このガイドラインについて
このガイドラインは、ゆめみでの「アウトプット」の定義と、そのアウトプットを会社の内外へ発信する場合に遵守してほしい内容をまとめた、ゆめみメンバーのガイドラインです。
アウトプット活動を行うメンバーは必ず読了して、活動時の参考にしてください。
なお、このガイドラインは個人の思想・信条、表現、権利などを制限するものではありません。
(はじめに)
アウトプットを行うことは弊社ゆめみでは推奨される活動となっています。
その一方で、アウトプットに伴うさまざまな問題の可能性は従来より変わりはありません。場合によっては問題ある投稿が弊社ゆめみや関連会社のブランド毀損にもなり得ます。
ゆめみメンバーをはじめとする対象者は、このガイドラインの遵守に努め、コンプライアンスの精神に基づきアウトプット活動を行ってください。
内部の、特にSlackやOJTチャネルを介してのコミュニケーションについては次も参照しましょう
(対象)
ゆめみに関わる人すべてが対象です。
対象者
ゆめみ一般社員、パートナーメンバー
対象行為
会社や関連団体のソーシャルアカウントの運用やNotionなどのオウンドメディアなどを用いて会社情報を発信する場合
会社名や関連団体名をアカウント名やプロフィール情報に記載して活動する場合
ゆめみの関係者であると推測・推定できるアカウントの活動
なお、ゆめみとは関係なく個人名や匿名で活動している場合でも、気づかず関連情報を発信する場合も考えられます。そういったケースも考えると本ガイドラインに基づいた行動を推奨します。
アウトプットの定義
今般アウトプットの種類が多くなってきています。ブログや各種SNSへのポスト、メディアプラットフォームへの記事投稿、カンファレンスやコミュニティでの登壇や発表、OSS貢献、ゆめみ内部向けでも、OJTチャネルの活用や勉強会、LT会など様々な機会が作られています。ここではゆめみにおける「アウトプット」という言葉を定義して考え方のベースラインを合わせ、齟齬をなくします。
(背景)
ゆめみでは、学び、成長の最適化のためにアウトプットを重視しています
さまざまな形のアウトプットが増えてきているので、個々に特化した対応ではなくジェネラルな定義を考えます
加えて昨今は、各種記事やSNSポストが個人のポートフォリオの1つとなることも多いです
(アウトプットの定義)
インプットした各種情報を、自分の言葉で自分の内から外へ表現するのがアウトプットです。
アウトプットは記述・書き(描き)込みだけでなく「話をすること」も含まれます。
インタラクティブなコミュニケーションシーンでは、論理的にまとめて言葉で伝えることが難しい場合があります。その場合の「単なる感想」も良しとしアウトプットになります。

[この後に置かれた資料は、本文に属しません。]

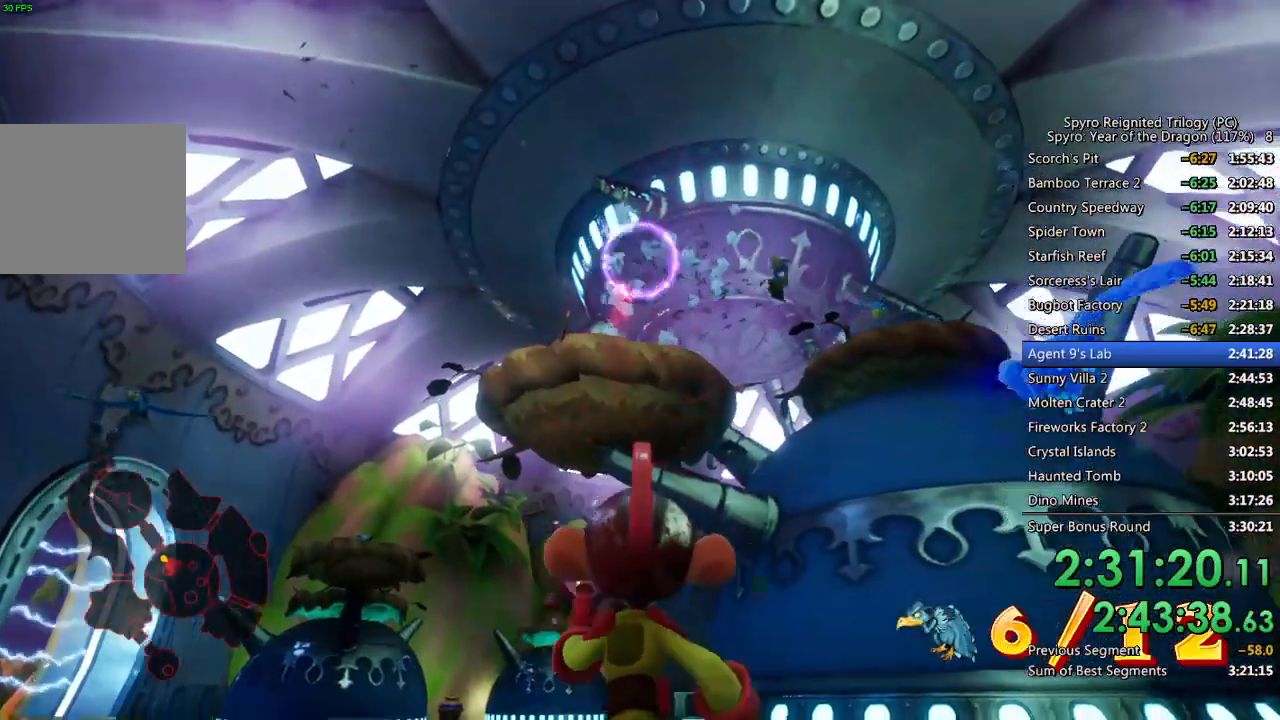
{"buttons": ["CIRCLE"], "left_stick": "center", "right_stick": "center", "events": [[17, "CIRCLE", "up"], [83, "right_stick", "center"], [200, "CIRCLE", "down"], [233, "left_stick", "center"]]}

SNSで行う、感じたことや思ったことのちょっとしたポストもアウトプットです。
まとまったアウトプットについては、メディアプラットフォームへの投稿を推奨します。
プロジェクトなどでの成果物(ドキュメント、ソースコード、制作物)なども、アウトプットの1つです。これらはGitHubやNotion, Confluenceなど、しかるべきところに記録します。
LT、カンファレンス登壇、勉強会の実施、記事、書籍の執筆も良いアウトプットです。
アウトプットを繰り返す中でまとまった知識やナレッジは、体系化する事ができます。登壇や発表をナレッジ化の手段として行うのはとてもよい選択で、ゆめみでは積極的に推奨される行為の1つです。

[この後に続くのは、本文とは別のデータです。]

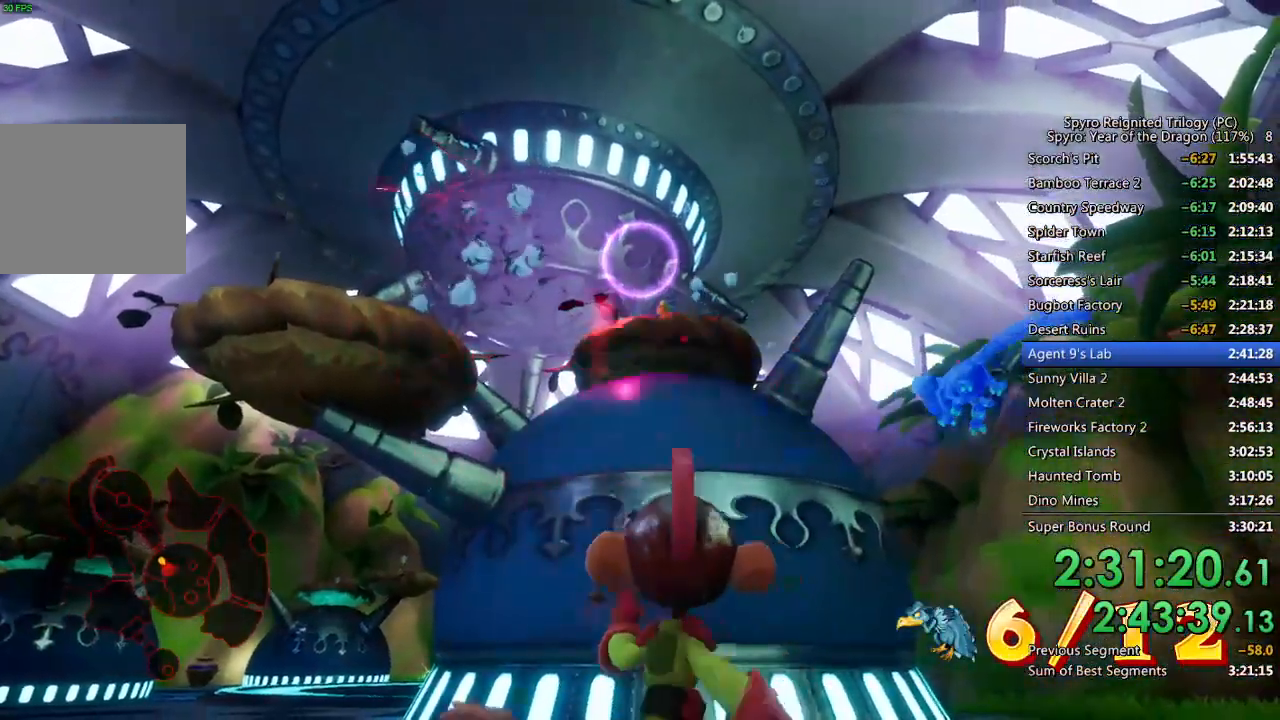
{"buttons": ["CIRCLE"], "left_stick": "center", "right_stick": "center", "events": [[83, "left_stick", "up-right"], [167, "left_stick", "center"], [400, "left_stick", "up-right"], [467, "left_stick", "center"]]}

(TIPS: 想定しているアウトプットケースいろいろ)
次にあげるのは広く知られている例でもあるアウトプットの例です。これらもケースは増えるでしょうけれども、適宜読み替え、置き換えて判断していきましょう。
こんなアウトプットもあるよ、というのがあれば教えてください!
個人のブログや運営しているウェブサイトでの情報発信
X(旧Twitter), Facebook, Instagram などの様々なSNS媒体での情報発信
Qiita, Zenn, noteといったメディアプラットフォームへの記事投稿
Youtube, TikTok, stand.fm/Podcastなどの動画・音声プラットフォームへのアウトプット
ゆめみオープンハンドブックやギルドの公開資料など、Notionを使った情報発信
SlackやDiscord、ZoomやTeamsなどを利用したリモートコミュニケーション、プレゼンテーション活動と、それに伴う画面共有
フォーラムやBBS、コメント、電子メールなどのインターネット媒体での投稿や情報共有
OSS貢献活動、カンファレンスや技術コミュニティ、勉強会などでの登壇や発表
(TIPS: アウトプットTIPS)
《片岡おすすめのアウトプットTIPSです》
精読の勧め
名著、バイブル本は精読を勧めます
多読の勧め
ある分野について短期的にナレッジを蓄積する場合は多読を勧めます
1テーマ、1キーワードを決めて5〜10冊などまとめて書籍を購入して、1テーマに対して1アウトプットを行うのが良い
複数の書籍によるインプットにより多角的な視点が得られるため
書評のように、書籍に書かれている内容のすべてを要約する必要はないです
書籍の重要なパートは全体の2割しかないので、全部読むのは時間の無駄な事もある
アウトプットの質的な内容は気にしない
アウトプットを意識するだけでもインプットの記憶や理解が深まる実験結果がある
かと言って、質が低いアウトプットで良いという意味ではない
重要なのは、「インプット時間<アウトプット時間」として、アウトプットに時間を使うこと、それにより、深い学びにつながる
アウトプットを行う際の言語は問わない
問題を発生させないために
(簡単にできる推奨事項)
投稿・ポストする前に、アカウント間違いをしていないか、誤字脱字がないか、文章表記・内容に問題がないか、機密情報がないか、十分確認しましょう。
必要であれば第三者のレビュー、場合によっては広報や法務のチェックを通すなどしてコンテンツの内容を多重にチェックしましょう。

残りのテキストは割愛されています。